La FIOM, dopo le nostre  pressioni esercitate nei confronti dei segretari regionale e provinciale, e  dopo il nostro presidio, con un  picchetto molto combattivo, davanti ai cancelli  dall’ARIFIL, ha ritenuto opportuno non sottoscrivere nessun accordo.

Ha inviato una comunicazione scritta, sia all’ARIFIL che al  padrone, scrivendo nella lettera che: ” non sussistono i presupposti per un accordo sindacale”.

Sabato 29 aprile una delegazione della INNSE, in occasione della giornata mondiale vittime dell’amianto, ha partecipato al corteo in ricordo degli operai morti per l’amianto.

L’amianto è una delle micidiali sostanze mortali con cui gli operai vengono a contatto quotidianamente nella loro vita all’interno della fabbrica. Una sostanza che padroni, amministratori delegati e dirigenti aziendali,  pur di garantirsi il  profitto non hanno esitato ad impiegare nella produzione industriale, pur sapendo benissimo che l’amianto è una sostanza mortale. Un vero e proprio assassinio premeditato.
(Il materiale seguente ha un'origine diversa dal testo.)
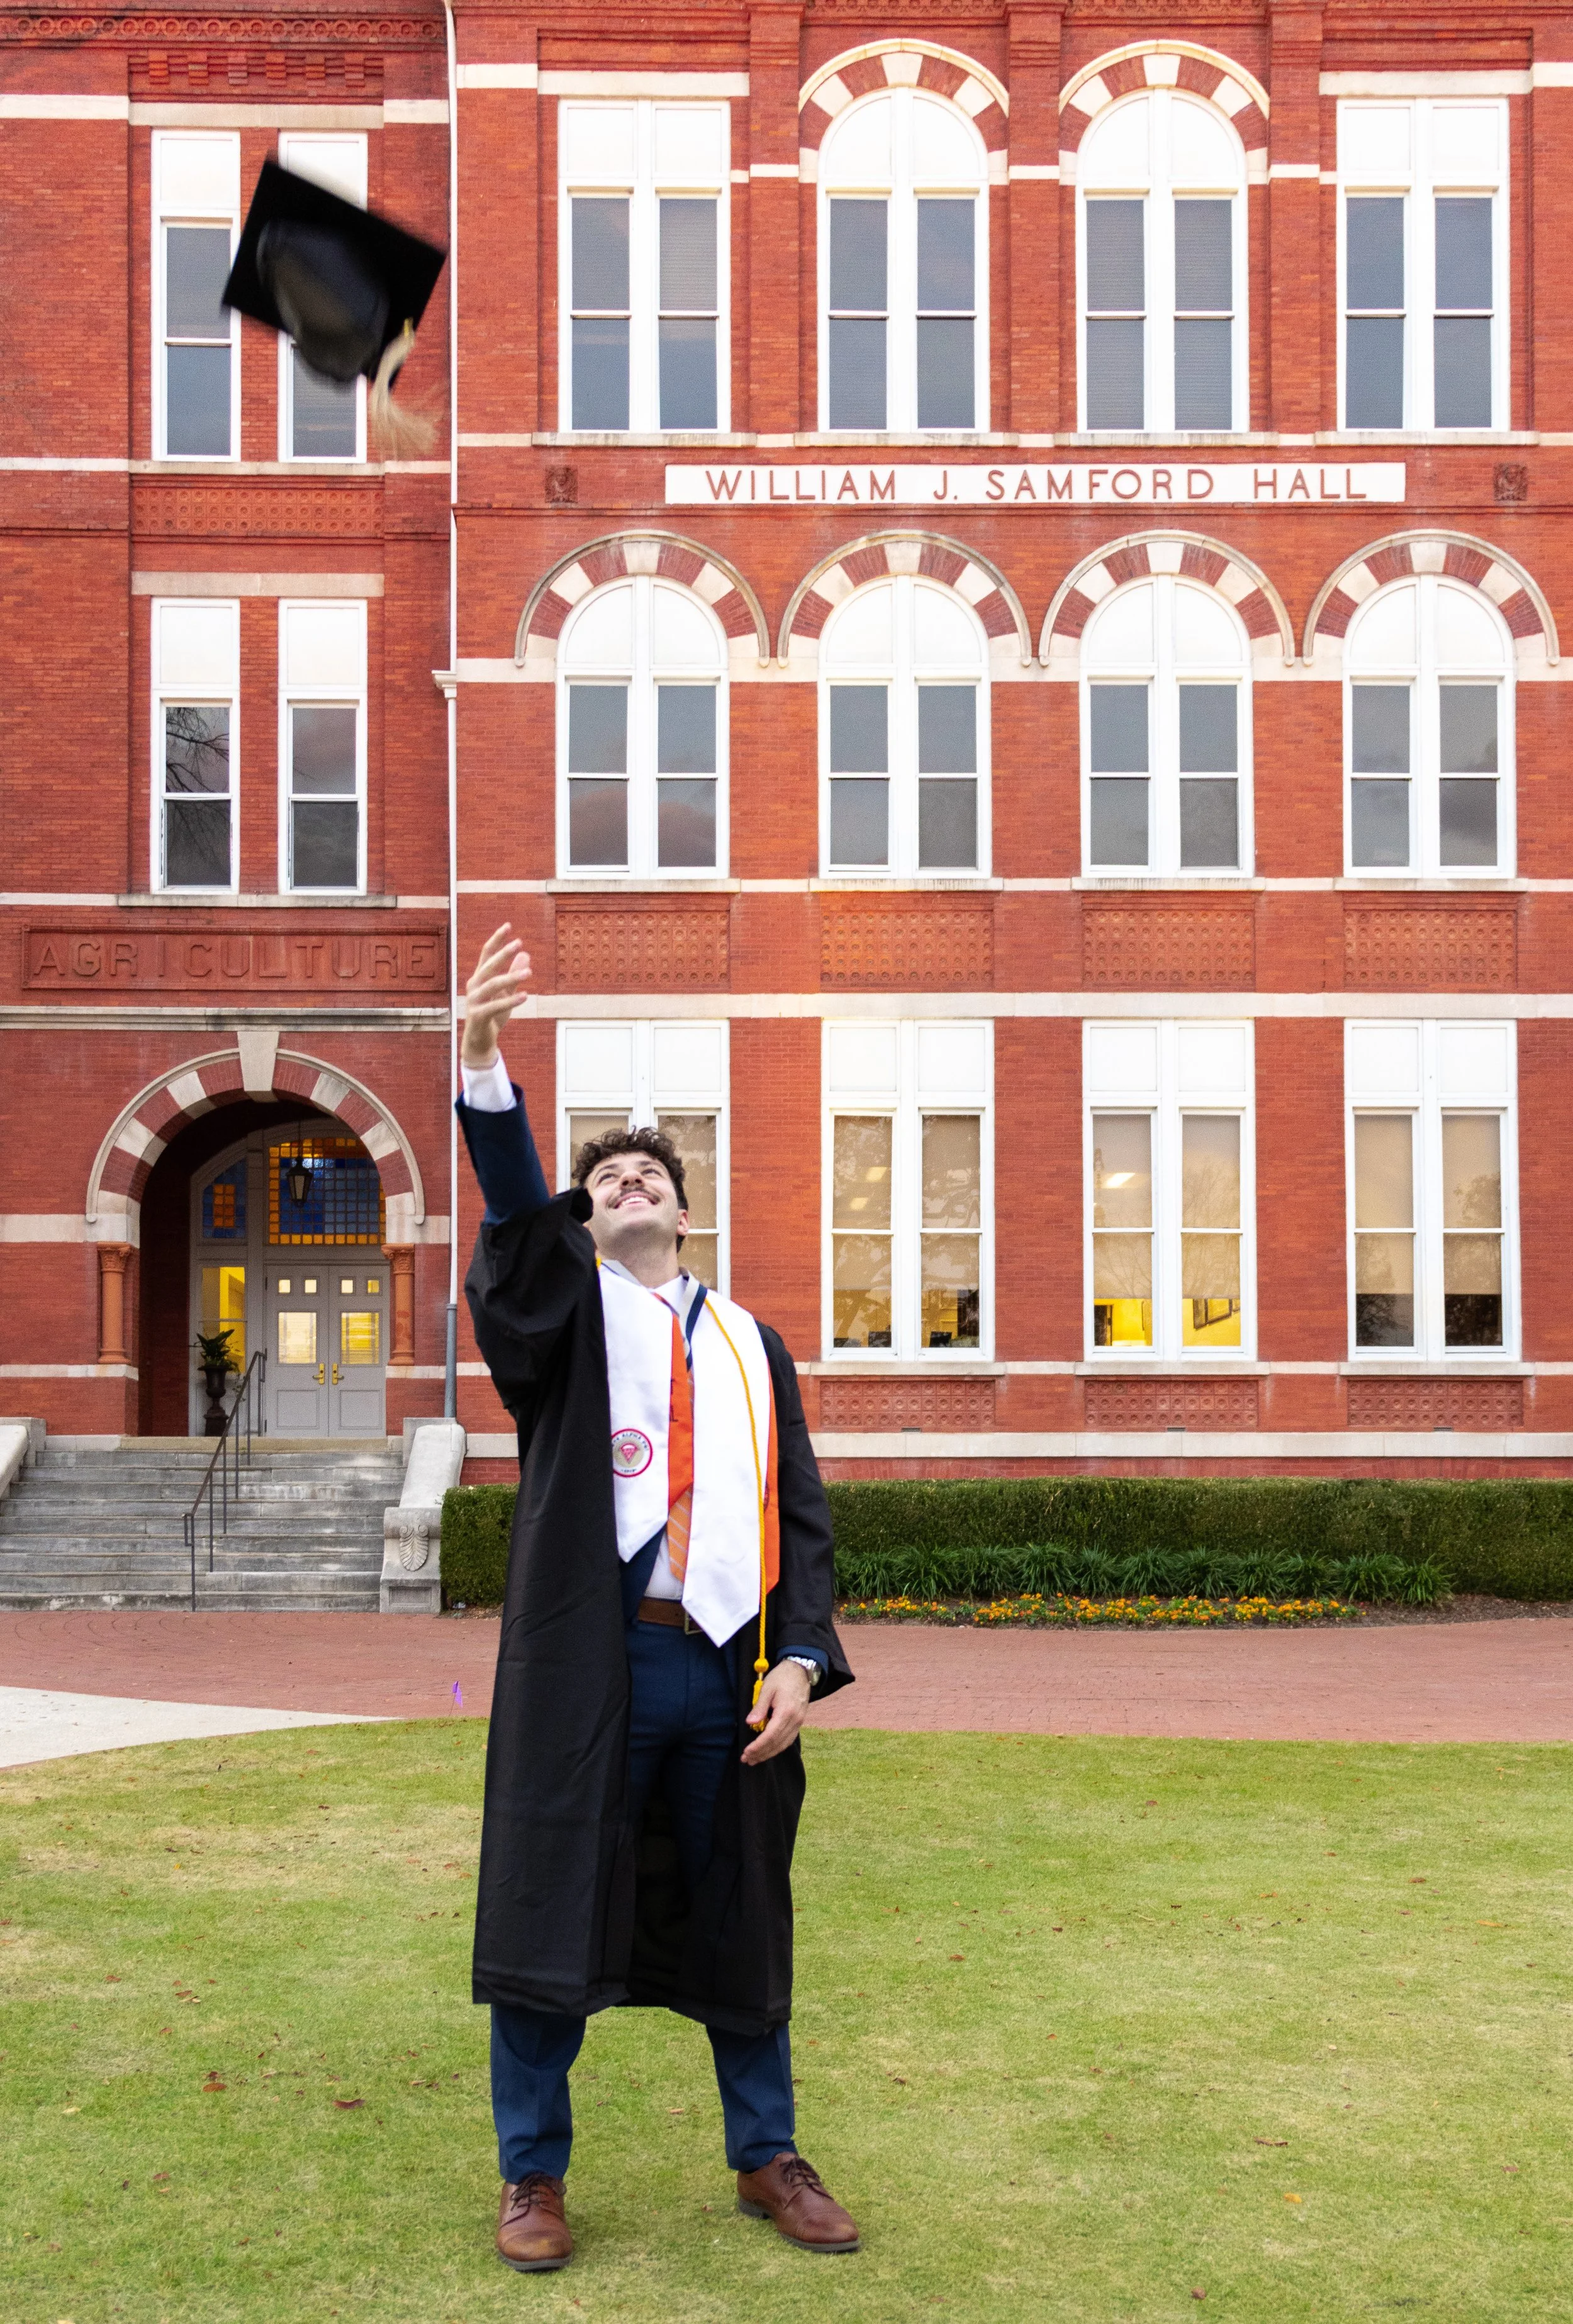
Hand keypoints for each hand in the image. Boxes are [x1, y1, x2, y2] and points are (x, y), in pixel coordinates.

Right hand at [462, 923, 531, 1070]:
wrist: (480, 1042)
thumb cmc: (492, 1016)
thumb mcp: (506, 994)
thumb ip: (514, 975)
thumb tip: (525, 954)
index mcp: (479, 978)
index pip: (486, 954)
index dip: (496, 940)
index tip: (508, 925)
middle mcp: (474, 986)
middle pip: (488, 966)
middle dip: (502, 953)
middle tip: (519, 943)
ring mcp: (473, 1001)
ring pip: (492, 985)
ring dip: (510, 977)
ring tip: (529, 972)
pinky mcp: (477, 1015)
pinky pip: (494, 1006)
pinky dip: (510, 1001)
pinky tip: (525, 996)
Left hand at [741, 1660, 812, 1766]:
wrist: (800, 1670)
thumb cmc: (782, 1677)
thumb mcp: (767, 1688)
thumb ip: (759, 1707)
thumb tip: (750, 1723)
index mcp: (786, 1712)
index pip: (770, 1736)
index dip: (758, 1746)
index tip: (746, 1752)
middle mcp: (795, 1720)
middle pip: (777, 1743)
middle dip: (761, 1753)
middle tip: (747, 1760)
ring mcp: (799, 1722)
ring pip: (784, 1744)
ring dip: (769, 1753)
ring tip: (755, 1759)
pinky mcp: (800, 1722)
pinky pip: (789, 1739)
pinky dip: (778, 1748)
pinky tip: (769, 1750)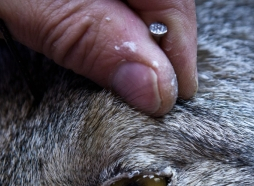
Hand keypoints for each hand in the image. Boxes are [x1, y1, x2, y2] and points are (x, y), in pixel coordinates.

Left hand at [0, 0, 197, 115]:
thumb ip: (78, 26)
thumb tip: (153, 79)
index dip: (177, 39)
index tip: (176, 95)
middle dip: (153, 49)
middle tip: (152, 103)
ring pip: (112, 13)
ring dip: (122, 54)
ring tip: (124, 96)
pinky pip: (76, 21)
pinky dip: (85, 50)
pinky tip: (82, 74)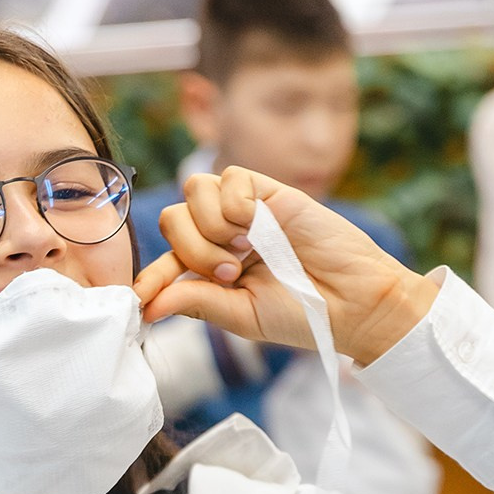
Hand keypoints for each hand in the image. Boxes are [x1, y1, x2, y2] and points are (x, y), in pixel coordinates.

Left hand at [134, 166, 438, 368]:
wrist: (353, 301)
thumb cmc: (302, 315)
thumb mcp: (242, 316)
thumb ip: (197, 302)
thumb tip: (149, 305)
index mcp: (212, 270)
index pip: (166, 262)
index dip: (150, 276)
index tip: (140, 297)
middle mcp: (222, 237)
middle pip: (173, 219)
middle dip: (192, 250)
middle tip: (230, 273)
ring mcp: (245, 212)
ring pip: (194, 191)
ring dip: (210, 225)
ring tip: (245, 251)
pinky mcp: (269, 192)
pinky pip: (230, 177)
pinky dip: (235, 202)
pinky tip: (258, 226)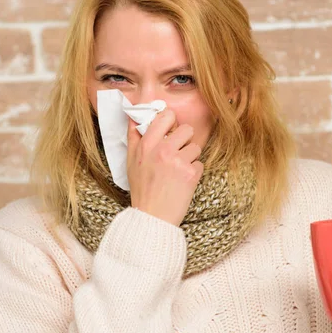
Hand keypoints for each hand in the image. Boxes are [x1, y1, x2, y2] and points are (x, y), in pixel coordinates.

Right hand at [127, 109, 203, 225]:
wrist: (152, 217)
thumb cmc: (142, 189)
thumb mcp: (131, 161)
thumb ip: (134, 137)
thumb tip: (135, 116)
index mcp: (146, 144)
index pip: (166, 116)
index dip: (172, 122)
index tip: (170, 131)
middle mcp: (162, 149)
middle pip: (187, 129)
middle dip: (185, 141)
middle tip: (177, 154)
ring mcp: (178, 161)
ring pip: (195, 147)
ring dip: (190, 158)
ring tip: (178, 172)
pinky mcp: (191, 174)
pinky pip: (200, 163)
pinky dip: (194, 172)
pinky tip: (183, 182)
Oggi, in occasione del primo maggio,  una delegazione di operai della INNSE, ha partecipato al combattivo corteo partito da via Esterle, organizzato dalla rete “noi con Abd El Salam”.

Corteo partecipato da  numerosissimi migranti che stanno conducendo un’ agguerrita lotta contro la schiavitù delle cooperative della logistica. Una lotta esemplare a cui va tutta la nostra solidarietà di operai.

Come sempre Il nostro appello a tutti i solidali e tutti i compagni che sostengono la nostra battaglia rimane invariato, invitiamo tutti i sostenitori degli operai della Innse e della nostra lotta a venire al presidio.

Ricordiamo a tutti coloro che vogliono contribuire per sostenere materialmente la nostra lotta, che è attiva una pagina web giulemanidallainnse.it  destinata alla raccolta di fondi per far fronte alle spese legali.
L’appuntamento è per martedì mattina, 2 maggio , dalle ore 7.00 davanti ai cancelli della Innse.